Task data Start Marker
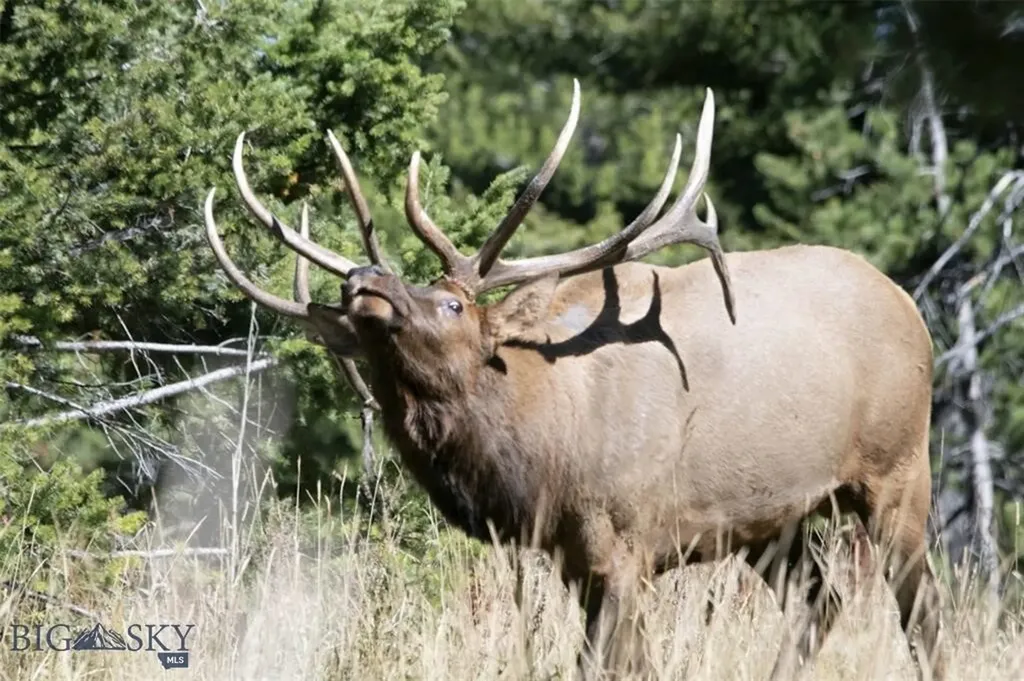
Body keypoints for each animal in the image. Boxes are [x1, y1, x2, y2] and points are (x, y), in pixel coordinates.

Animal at [202, 81, 946, 681]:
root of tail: (912, 308)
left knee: (921, 608)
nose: (363, 280)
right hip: (772, 518)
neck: (544, 446)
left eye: (452, 304)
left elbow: (613, 663)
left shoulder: (625, 542)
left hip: (899, 468)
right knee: (822, 599)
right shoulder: (574, 556)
Task data End Marker
— Description of the task —
Print every record exactly without the images.

— Exercise result —
Body keypoints for each animal in the image. Boxes are [x1, y1, x2, y2] and points are (x, y), in pixel coordinates.

Animal at [202, 81, 946, 681]:
root of tail: (912, 308)
left knee: (921, 608)
nose: (363, 280)
right hip: (772, 518)
neck: (544, 446)
left eye: (452, 304)
left elbow: (613, 663)
left shoulder: (625, 542)
left hip: (899, 468)
right knee: (822, 599)
right shoulder: (574, 556)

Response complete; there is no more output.